Cook County Animal and Rabies Control is warning Cook County residents to vaccinate their pets against rabies after two outdoor cats tested positive for rabies in Illinois and Missouri. 

In the last two weeks, one adult cat in Ogle County, IL and one kitten in Cass County, MO have tested positive for rabies. Cook County is among the counties that is increasing surveillance for the disease. 

 “Finding rabies in cats is unusual and Cook County Animal and Rabies Control wants to make sure all domestic animals are protected against the disease, which can be fatal,” Animal and Rabies Control Administrator Dr. Donna Alexander said. “Pet owners should not panic, but should take precaution to protect their pets.

The County is working with the collar counties and the Illinois Department of Public Health to test feral cats that would not normally meet IDPH protocols for testing.  Those protocols would normally require human contact with an animal suspected of carrying the disease, but arrangements have been made to test deceased feral cats that have not come into contact with a human. 

In 2007, Cook County passed the Managed Feral Cat Ordinance, which allows for the vaccination and sterilization of feral cats.

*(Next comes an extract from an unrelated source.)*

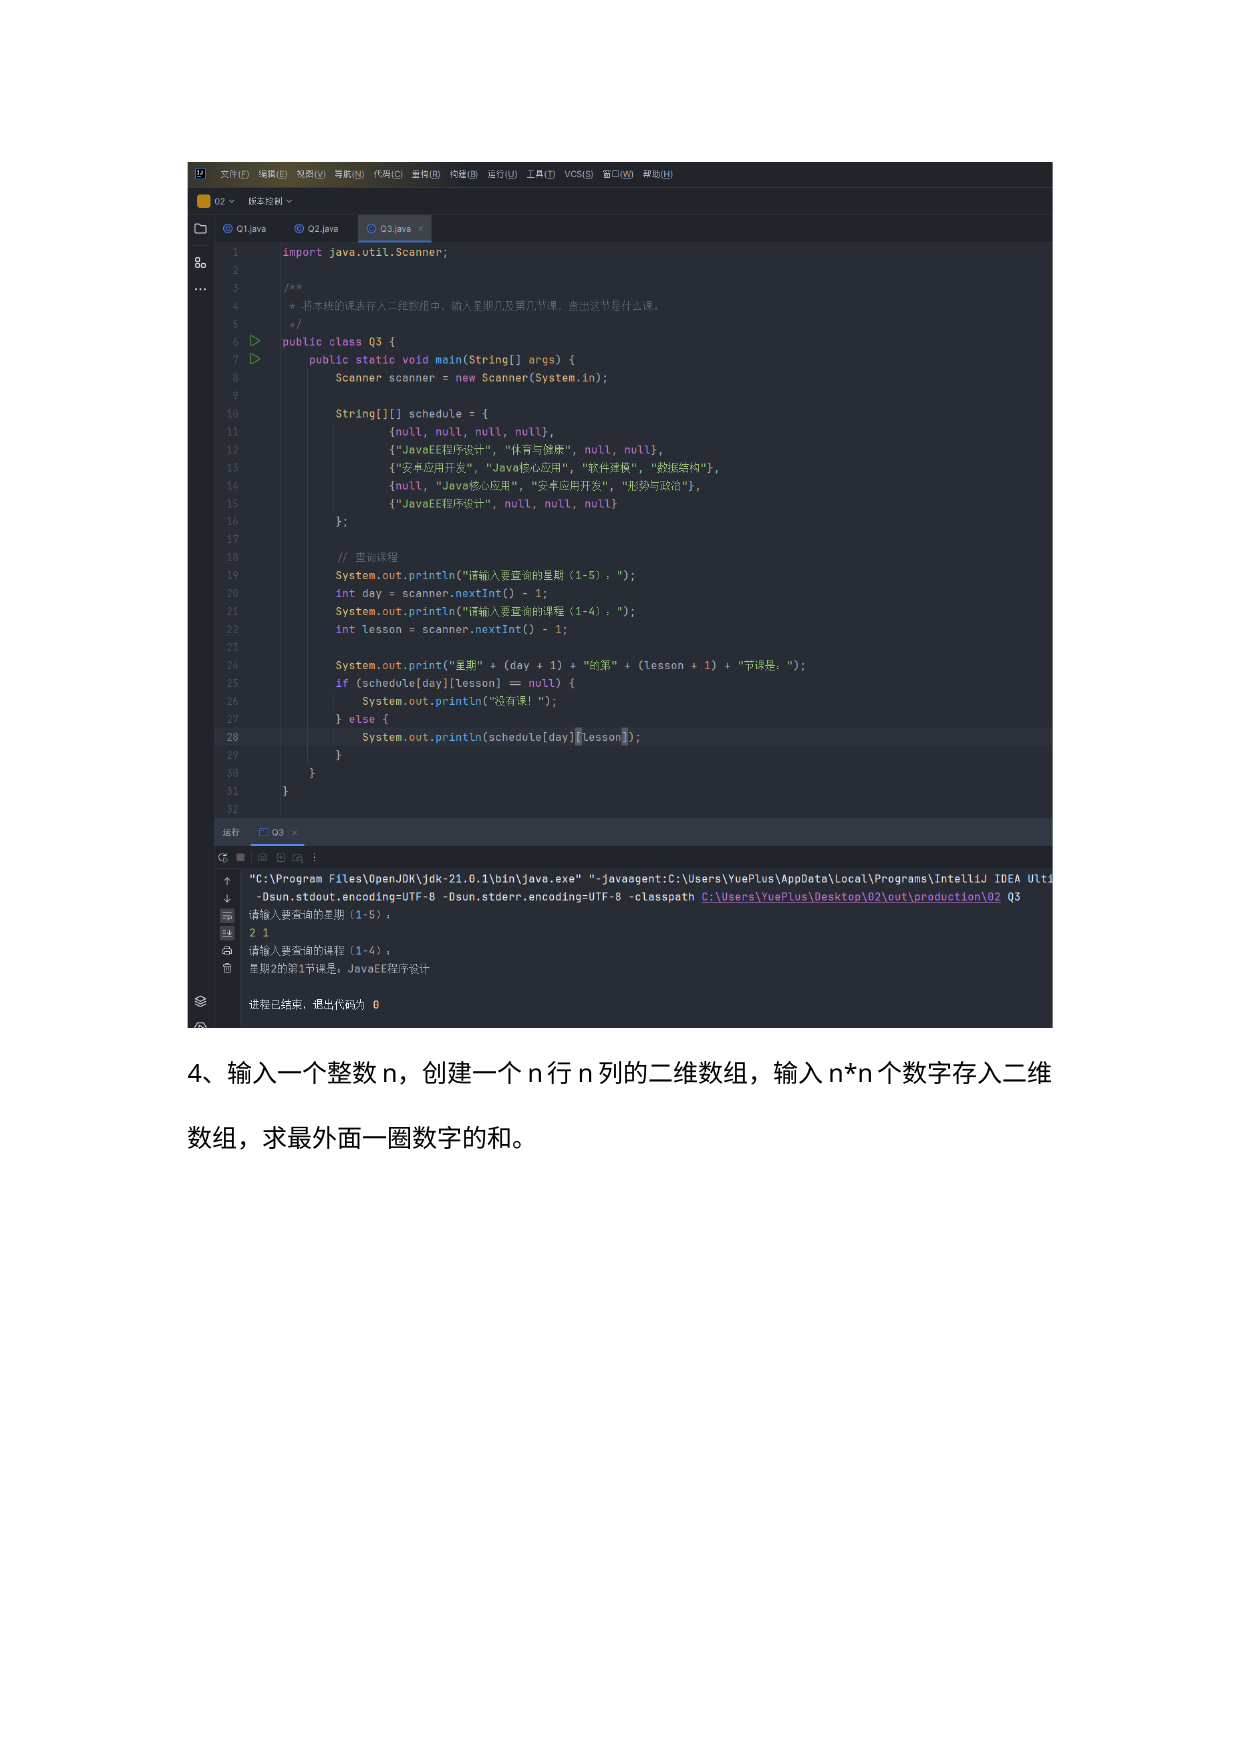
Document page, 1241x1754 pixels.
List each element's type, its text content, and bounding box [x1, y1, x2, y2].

More than 100,000 feral cats have been vaccinated and sterilized since the ordnance was adopted.  Humane societies that sponsor managed feral cat colonies have been notified to re-vaccinate all cats. Cook County is working with the sponsors to analyze feral cats for rabies.

In addition, Cook County has confirmed 20 bats have tested positive for rabies so far this year. Last year, 23 bats tested positive for rabies in the County.

The small brown bat is the major carrier of rabies in Illinois and is small enough enter a home through a crack or small opening.   Cat owners should be sure their indoor cats are vaccinated in the event a rabid brown bat enters the home. 

In addition, Cook County residents should:

  • Make sure all dogs and ferrets, in addition to cats, are vaccinated against rabies.
  • Be aware that outdoor cats may also come into contact with infected animals, which can include skunks and raccoons. Keep pets from roaming outside.
  • Not approach stray or unknown cats outside. 
  • Instruct all members of their family to use extreme caution in approaching an unattended animal, whether wildlife or domestic. Do not approach unknown cats.